Die erste Beurteilung durch den politischen Mitbewerb folgte prompt. Burgenlands Grüne meldeten sich „erfreut“ zu Wort, es fänden sich „Maßnahmen, die wir seit Jahren fordern“, so Landessprecherin Regina Petrik, die allerdings auch kritische Worte findet: Im Bereich der Mobilität sei das Programm sehr zurückhaltend und das große Problem Bodenversiegelung sei nur in der Überschrift „Raumordnung“ zu finden.
Aus 1 mach 2: Doppelt so viele neue E-Pkw als 2018
Die Zahl der E-Pkw im Burgenland nimmt stetig zu. In den ersten zehn Monaten wurden 218 Elektro-Autos neu zugelassen und damit um rund 90 Prozent mehr als zur gleichen Zeit des Vorjahres. Insgesamt sind bereits mehr als 700 E-Pkw mit burgenländischem Kennzeichen unterwegs. Im Jahr 2020 wird die 1.000er Grenze überschritten, prognostiziert der Verkehrsclub Österreich (VCÖ).
Insgesamt stehen für Elektrofahrzeuge bereits 110 öffentliche E-Tankstellen mit rund 130 Ladeanschlüssen zur Verfügung. Allein in der Landeshauptstadt Eisenstadt gibt es 13 E-Tankstellen. Trotzdem werden E-Pkw hauptsächlich zu Hause geladen. Laut VCÖ ist das aktuelle Wohnrecht aber ein Hemmschuh für den weiteren Ausbau der Elektromobilität. Denn wer als Wohnungseigentümer eine E-Ladestation bei seinem Garagenplatz installieren möchte, benötigt die Zustimmung aller anderen Miteigentümer. Ähnlich ist die Situation bei Miet- und Genossenschaftswohnungen.

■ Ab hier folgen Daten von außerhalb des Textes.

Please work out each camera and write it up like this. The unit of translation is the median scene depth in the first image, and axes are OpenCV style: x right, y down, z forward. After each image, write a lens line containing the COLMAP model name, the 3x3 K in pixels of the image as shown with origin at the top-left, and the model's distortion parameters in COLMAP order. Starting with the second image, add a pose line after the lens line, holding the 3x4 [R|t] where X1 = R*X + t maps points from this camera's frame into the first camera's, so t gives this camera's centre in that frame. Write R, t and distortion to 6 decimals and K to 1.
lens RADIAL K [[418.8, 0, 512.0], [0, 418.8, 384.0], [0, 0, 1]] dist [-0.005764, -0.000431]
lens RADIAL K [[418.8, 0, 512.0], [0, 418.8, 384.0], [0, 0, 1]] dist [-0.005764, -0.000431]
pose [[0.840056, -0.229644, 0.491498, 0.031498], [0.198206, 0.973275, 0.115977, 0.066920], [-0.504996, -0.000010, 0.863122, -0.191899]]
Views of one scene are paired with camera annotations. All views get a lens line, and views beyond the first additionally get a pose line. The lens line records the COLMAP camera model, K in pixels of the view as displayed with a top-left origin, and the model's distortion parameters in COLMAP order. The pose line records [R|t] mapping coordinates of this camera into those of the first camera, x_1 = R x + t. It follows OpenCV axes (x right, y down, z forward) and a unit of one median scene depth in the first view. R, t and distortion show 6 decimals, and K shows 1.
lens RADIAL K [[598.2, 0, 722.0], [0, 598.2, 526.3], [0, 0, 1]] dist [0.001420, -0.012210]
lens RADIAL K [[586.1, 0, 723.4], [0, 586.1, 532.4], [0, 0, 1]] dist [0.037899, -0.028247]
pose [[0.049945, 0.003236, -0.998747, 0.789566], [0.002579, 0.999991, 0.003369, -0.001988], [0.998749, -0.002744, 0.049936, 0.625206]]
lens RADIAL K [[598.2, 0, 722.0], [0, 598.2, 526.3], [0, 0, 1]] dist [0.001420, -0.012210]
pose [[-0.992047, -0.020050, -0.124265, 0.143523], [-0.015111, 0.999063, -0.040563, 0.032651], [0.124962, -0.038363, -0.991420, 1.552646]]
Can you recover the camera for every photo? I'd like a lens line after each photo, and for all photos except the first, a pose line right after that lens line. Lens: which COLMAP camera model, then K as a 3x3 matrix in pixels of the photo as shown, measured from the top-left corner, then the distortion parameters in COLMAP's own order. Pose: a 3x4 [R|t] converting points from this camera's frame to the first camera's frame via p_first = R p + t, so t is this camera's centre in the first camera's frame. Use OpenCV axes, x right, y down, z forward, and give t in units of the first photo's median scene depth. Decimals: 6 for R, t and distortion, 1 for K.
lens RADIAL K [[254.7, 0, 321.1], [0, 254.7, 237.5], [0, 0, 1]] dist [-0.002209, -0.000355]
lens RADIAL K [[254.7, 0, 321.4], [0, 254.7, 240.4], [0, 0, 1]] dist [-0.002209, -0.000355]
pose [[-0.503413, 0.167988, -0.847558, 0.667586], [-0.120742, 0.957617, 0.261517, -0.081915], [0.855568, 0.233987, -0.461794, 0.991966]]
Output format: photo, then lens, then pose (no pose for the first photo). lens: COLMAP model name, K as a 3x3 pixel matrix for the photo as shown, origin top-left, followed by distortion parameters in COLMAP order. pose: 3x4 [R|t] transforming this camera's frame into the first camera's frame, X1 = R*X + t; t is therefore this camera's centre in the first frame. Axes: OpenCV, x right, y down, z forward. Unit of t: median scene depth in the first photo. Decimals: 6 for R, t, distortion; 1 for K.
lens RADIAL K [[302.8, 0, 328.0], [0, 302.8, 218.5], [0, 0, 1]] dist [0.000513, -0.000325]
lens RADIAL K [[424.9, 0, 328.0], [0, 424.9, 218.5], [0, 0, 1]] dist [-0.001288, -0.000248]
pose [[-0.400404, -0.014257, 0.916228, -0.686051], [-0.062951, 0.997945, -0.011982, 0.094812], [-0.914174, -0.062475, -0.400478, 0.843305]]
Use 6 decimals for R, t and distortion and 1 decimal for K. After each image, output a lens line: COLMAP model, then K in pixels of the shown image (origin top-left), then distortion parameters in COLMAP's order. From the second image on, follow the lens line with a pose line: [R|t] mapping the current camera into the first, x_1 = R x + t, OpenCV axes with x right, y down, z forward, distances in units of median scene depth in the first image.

Der VCÖ fordert nun die kommende Bundesregierung auf, das „Right to Plug“, also ein Anrecht darauf, in Wohngebäuden Lademöglichkeiten nachrüsten zu dürfen, mit einer Änderung des Wohnrechts einzuführen. Ähnliche Modelle gibt es bereits in Frankreich und Spanien.